Re: [Boost-docs] The beauty of LATEX

Subject: Re: [Boost-docs] The beauty of LATEX
From: Rene Rivera (grafikrobot_at_[hidden])
Date: 2011-10-18 03:12:23


On 10/17/2011 3:31 PM, Daniel James wrote:
> On 17 October 2011 06:35, Joel de Guzman<joel_at_[hidden]> wrote:
>>
>> Anyway, I guess if it still goes through the complex XSLT tool
>> chain, I'll still have my doubts. Another way is to decouple
>> the back-end of quickbook to allow it to directly generate
>> HTML, or LaTeX in addition to Docbook. Quickbook started out
>> generating HTML anyway and it should be reasonably doable to
>> refactor the code, decoupling the output generation. The only
>> problem I see is that some folks (e.g. John M), have written
>> Quickbook templates that leverage more advanced features of
>> DocBook. Those DocBook targetted templates obviously won't work
>> with a different back-end. Me, I avoided writing such templates
>> and going directly to DocBook because I didn't want to lose the
>> possibility to have Quickbook retarget another back-end.
>
> It's certainly doable, the spirit 2 fork of quickbook had a half
> written html generator (it didn't do chunking and missed a few
> features).

Not only is it doable.. But I did it for the Spirit1 version "long" ago.
And the code is still around.. here..
<https://svn.boost.org/svn/boost/branches/quickbook/backend/boost/tools/quickbook>.
What stopped me those 4 years ago was waiting for a design/choices on
some other basic features to really make it usable. Like dealing with
include paths, where to install the templates, how to select the
backend, etc. I was particularly looking forward to the Spirit2
"rewrite" to hopefully revive that code to make it easier to implement.
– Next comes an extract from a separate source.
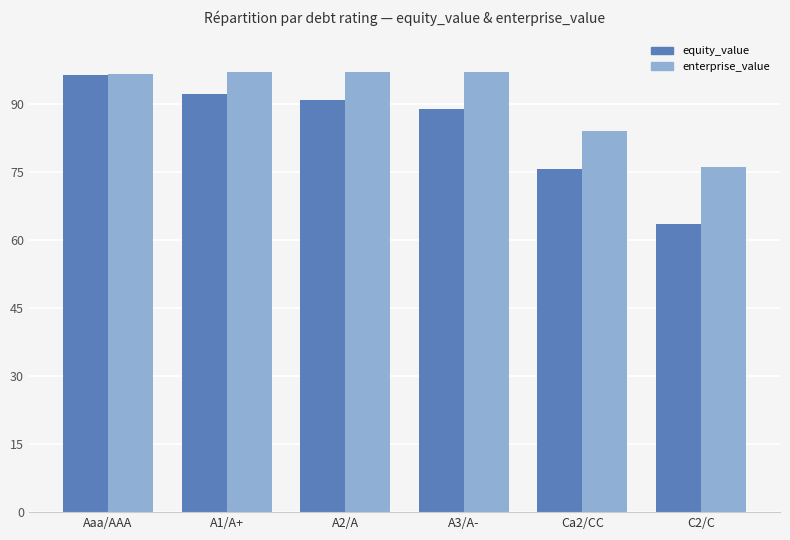

At A2/A, list the series in order from smallest to largest.

equity_value, enterprise_value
> The feedback wasn't particularly positive which is part of
> the reason that it's the only feature I haven't ported back yet.

Feedback from whom? I'd obviously use it ;-)

> The
> implementation of the current quickbook is quite different though, the
> spirit 2 version was very static, while the current version uses a

Hm you meant spirt1 version was very static?

> more dynamic data structure (along similar lines to utree), so it
> isn't just a case of copying the implementation over. Generating latex
> would be a bit trickier.
>
> There is another problem, much of the current documentation based on
> doxygen + quickbook make use of tags like 'funcref' and 'classref' to
> link into the doxygen documentation, a replacement would need
> something to support that. I haven't really thought about doing that
> in quickbook, could possibly add some sort of anchor for language
> reference types, would need to build in some sort of namespace
> resolution, and maybe a way to identify the language type (could just
> use the source mode?). I'm not sure if it'd be a good idea.

I just don't think it's needed. To be frank, the Doxygen like features,
of "extracting" synthetic documentation from the code declarations is
the last thing I want. I find the Doxygen results usually much less
useful than just opening the header files and reading them. As it's more
likely that authors will structure their source code to be more readable
than the usual reference documentation Doxygen puts out. As I mentioned
in my other post, what I want is to close the distance between where the
code is and where its documentation is. Not just for the usual literate
programming ideals. But because the library that I'm working on needs to
be highly file modular. And by that I mean that it would be
prohibitively difficult to maintain documentation separate from the source.

NOTE: Yes I'm aware that it's possible to produce high quality
documentation with Doxygen. But I'm also that it takes an amount of work
that plurality of authors are not going to be inclined to do.